* [Instructions to follow]
In the text about the SystemVars module, which register did the Kernel pass as the workspace pointer?

** Opening Document extract block **

One of the first sections to be removed from the Kernel was the SystemVars.
Initially it only the handled the code variables (and a couple of
static variables that we set on start up). In particular, the variables like
Sys$ReturnCode and the other related
variables were handled here.
Amusingly, this is one place where the Return Code Limit is enforced - if, on exit, a command tries to set a return code which is too high, the SystemVars module handles the code variable which reports this as an error, which in turn causes the system to report an error as the application exits.
Sadly, the collusion here between this module and the Kernel still exists - because the SWI OS_Exit code doesn't rely on the SystemVars. It is understandable, albeit awkward. Ideally this might be abstracted better so that either they shared a common location, or the environment for the system was better managed so we didn't have bits and pieces dotted around everywhere.
Because these code variables needed to know where the workspace for the new
SystemVars module lived, it was necessary to introduce private workspace for
the code variables. This was eventually used across the entire system.
Instead of each individual module
providing its own magic veneers that would load the workspace, the Kernel
(at the time, and SystemVars later) would pass them the workspace pointer
R12. It is rather surprising that this had not been
implemented in earlier versions of
the Operating System, really - most other code entry points had a workspace pointer
available to them.
In any case, for a later Select, parts of the abstraction were increased so
that the SystemVars module handled all the system variable APIs. Because the work
done by system variables is closely related to SWI OS_GSTrans, all those related
functions are also handled by the module. Any of the
GS* operations can work
with the system variables, so need to have access to them.

** Closing Document extract block **
** Opening Provided data block **

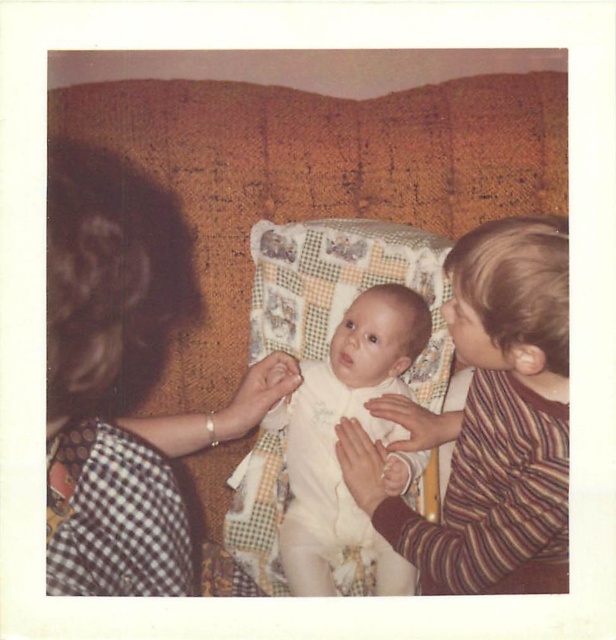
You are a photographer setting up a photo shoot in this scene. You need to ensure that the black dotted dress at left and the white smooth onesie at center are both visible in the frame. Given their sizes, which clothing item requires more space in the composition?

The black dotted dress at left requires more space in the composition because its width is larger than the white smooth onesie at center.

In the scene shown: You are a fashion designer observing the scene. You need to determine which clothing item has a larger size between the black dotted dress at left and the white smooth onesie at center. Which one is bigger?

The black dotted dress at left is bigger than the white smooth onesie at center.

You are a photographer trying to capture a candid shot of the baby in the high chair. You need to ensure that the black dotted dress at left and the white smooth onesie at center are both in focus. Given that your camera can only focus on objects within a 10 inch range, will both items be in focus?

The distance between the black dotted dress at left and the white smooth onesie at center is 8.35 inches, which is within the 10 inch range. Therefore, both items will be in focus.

** Closing Provided data block **
** Opening Provided data block **

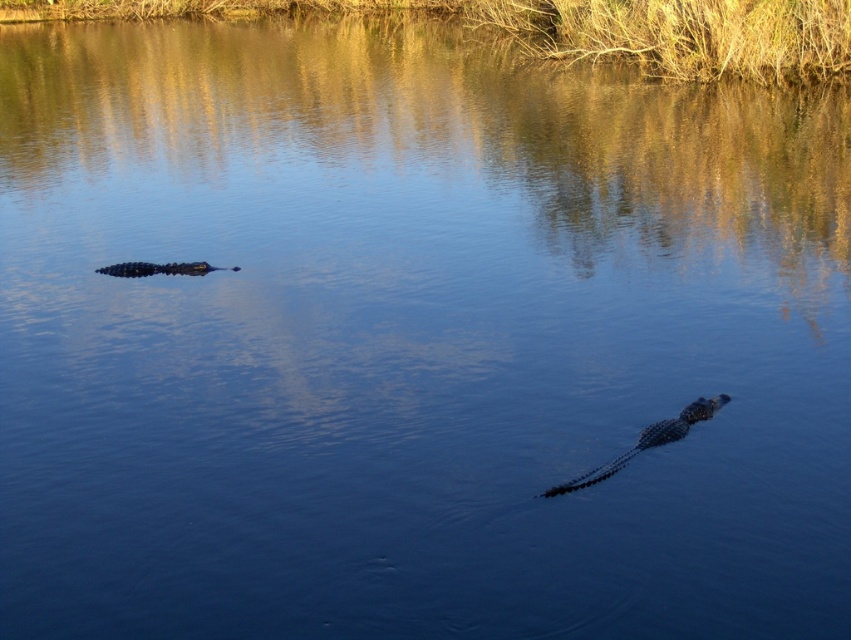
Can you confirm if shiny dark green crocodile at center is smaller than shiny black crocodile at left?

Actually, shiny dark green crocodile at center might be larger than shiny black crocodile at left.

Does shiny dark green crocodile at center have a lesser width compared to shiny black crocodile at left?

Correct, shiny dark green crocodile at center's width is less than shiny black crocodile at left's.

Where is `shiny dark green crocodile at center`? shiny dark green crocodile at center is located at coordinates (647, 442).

** Closing Provided data block **

* [Result of this task]
R12